POR VIDA - Archie Modequillo - The Freeman

Starting in the later part of the last century, in 1980, the simple dance of worship of the Cebuanos of old has grown into a full-blown festival. The Cebu City government, upon the instigation of some enterprising minds hoping to put Cebu on the tourism map, has taken the worship dance to the streets. And, indeed, the Sinulog Festival has since become the biggest celebration of its kind in the country.

The pre-colonial Cebuanos, like all primitive peoples, were reportedly pagans. They hallowed the heavens, the tides, rivers, trees, and rock formations. They worshipped anything that they thought wielded some supernatural power over them and their life conditions.

Rituals were supposedly performed for the pagan idols; animals were slaughtered at worship ceremonies as offerings, along with choice farm crops. The people wore pieces of shell, wood, bone, beast tooth or stone as amulets to ward off sickness and evil spirits, and to give them special abilities.

This changed with the introduction of a new religion by the Spanish colonizers.
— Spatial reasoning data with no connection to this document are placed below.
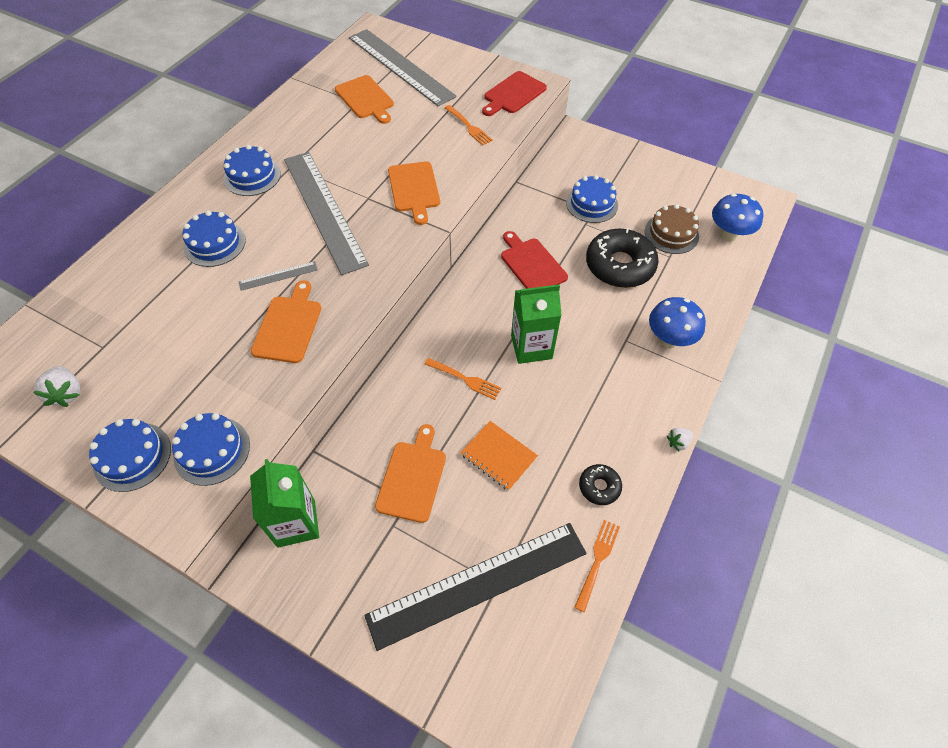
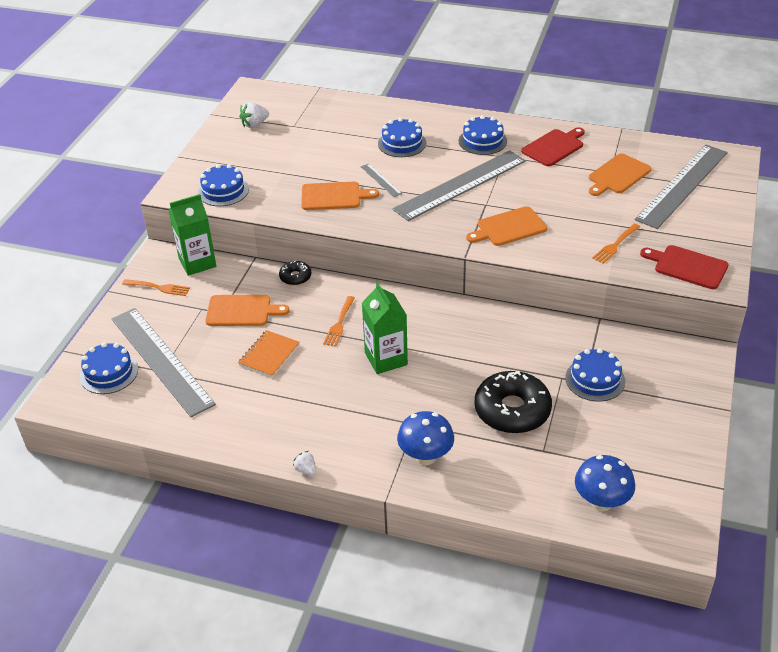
camera: 80 degrees right, 15 degrees down
blue cake [89,419,171,492] -> blue cake moved to [80,342,138,394]
black ruler [364,523,587,651] -> grey ruler [112,308,216,417]
red cutting board [501,231,568,289] -> red cutting board moved to [521,127,585,166]
orange fork [574,520,620,612] -> orange fork moved to [122,279,190,296]
black donut [579,464,622,505] -> black donut moved to [279,261,311,285]
brown cake [645,204,699,254] -> none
But not completely. Some pagan rituals survived and prevail to this day. Sinulog is one example.

How the ritual dance has survived through the centuries, while other indigenous practices had faded away, is a wonder. We could only surmise some possible explanations, based on scanty historical data available and added with abundant imagination.

Sinulog steps are said to be a simulation of the movements of the sulog (water current) of the Pahina River, towards the city’s southern side. Owing to its enormous size, the river must have been revered by the pagan villagers inhabiting the surrounding areas. Hence, the mimicking of the river waters.

The river is close to the present San Nicolas district, for which reason it is likely that the ritual dance originated there. San Nicolas was later on to be the center of resistance activities by the natives, who were concentrated in the area at the early part of the Spanish occupation. Perhaps out of defiance and opposition to the new order, particularly to resist Christianization, the people might have had continued to perform the “sinulog,” it being their own and, therefore, a precious identity symbol.

It could have been political wisdom on the part of the Spaniards to eventually allow the inclusion of “sinulog” in the religious rituals of the new faith, in order to sway more natives towards Christianity. It was, perhaps, at the San Nicolas Church where the performance of “sinulog” was initially permitted by the church authorities.

Then the practice must have soon spread to the neighboring churches or parishes, especially the San Agustin Church (now Basilica del Santo Niño), the Cebu Cathedral and the San Juan Bautista Church in Parian. The dancing, however, might have been strictly limited to the church yard. Even today “sinulog” is very seldom, if at all, allowed inside the church, an indication perhaps of the church’s reluctance in affirming the Christian merit of the dance.

The prayer dance has since become a common practice especially during fiestas and other big religious occasions in the cities and towns of Cebu. The dance is performed before the patron saint, either as fulfilment of a panaad, a pledge to perform the dance in gratitude for some divine favors, or as panangpit, a plea for the granting of petitions.

Panangpit is the basis of the sinulog chant “Pit Señor!” It’s short for “Sangpit sa Señor,” meaning a plea to the His Holiness, whether the Santo Nino or any saint.

Today, the Sinulog parade takes the scale of a grand mardi gras, usually taking many hours to cover the long route. The event attracts participants from other places in the country and even abroad, each displaying their own regional and national cultures, respectively. Some parade contingents wear costumes and use performance paraphernalia that completely depart in look and character from the “sinulog” of old.

The original “sinulog” steps are retained, though; the forward-backward movement. It is, at least, the one feature that lends some historical basis to the present dance. But, in the main, it’s not history that draws people to the Sinulog festival. It’s their faith – and the big fun, the great spectacle that fills the city’s hotels and other business establishments to overflowing.